My dad tells the story of driving over the Point of the Mountain and he was listening to classical music, something I quietly mocked at the time he was telling this story but now I replicate, and he was getting so into the music he started leading the music with his right arm…then his left…then, so he could see his orchestra, he closed his eyes but just for a bit. When he opened them he saw a hitchhiker on the side of the road (of which my Father was still on, luckily for the hitchhiker). My dad was at a crucial moment in the movement but, to hear him tell it, even though he was doing 55 in a tan Ford Tempo, he met eyes with the hitchhiker and the hitchhiker with him. And, of the two, it was the hitchhiker who put his arms down. He would brave the elements and walk rather than get in the car with the man who’s just messed his hair up so his first chair oboist would take him seriously.

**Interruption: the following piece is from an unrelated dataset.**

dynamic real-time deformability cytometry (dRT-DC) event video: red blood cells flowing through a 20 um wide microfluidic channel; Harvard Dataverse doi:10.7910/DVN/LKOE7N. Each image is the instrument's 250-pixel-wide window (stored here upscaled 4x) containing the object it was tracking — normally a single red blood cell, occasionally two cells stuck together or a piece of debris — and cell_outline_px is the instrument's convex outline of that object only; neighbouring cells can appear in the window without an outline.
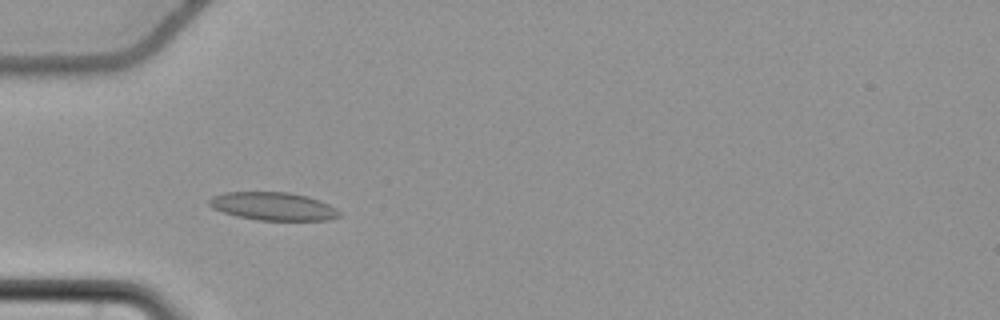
{"species": "common noctule bat (a hibernating species)", "species_latin": "Nyctalus noctula", "temperature_condition": "cold", "stored_images_in_passage": 54, "camera_frame_rate_fps": 3000, "um_per_image_px": 0.085, "animal": {"sex": "female", "body_mass_g": 22.7, "forearm_length_mm": 54.2}, "frame": {"image": 1, "passage_image": 16, "time_ms": 5.0, "image_size_px": [1000, 320], "cell_outline_px": [[340, 216], [328, 220], [260, 220], [240, 216], [224, 212], [212, 208], [208, 204], [208, 200], [212, 196], [224, 192], [288, 192], [308, 196], [320, 200], [336, 208], [340, 212]], "centroid_in_image_um": [23.23, 17.52], "position_along_channel_um": 61.8, "area_um2": 21.21}}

Once, in a perfect “Wonder Years” moment, three friends and I were driving in Adam’s Dad’s burgundy Mercedes with tan leather interior and a CD player, the first one I’d ever seen in a car. As we drove up some canyon road he put in a CD and then my life was different. Her name was Holly Cole (and still is) and she was my grown up music. Anyone will tell you I have horrible taste in music. Lindsay was so cool (and still is) when I met her and she would take me to concerts and clubs with live bands and it was baffling. “How did all these people know to come here? How did they know the name of this band? and How are they all singing along?” It’s been a long time since she’s gone to see a live band that she heard of while pirating music off Napster. But, in exchange, I have given her Holly Cole and now I give her to you. She’s smokey and cool and has the ability to make a 17-year-old look out at a night sky through a passenger window and feel like he’s real and different and has something to give back to the world, even if it was only ever her.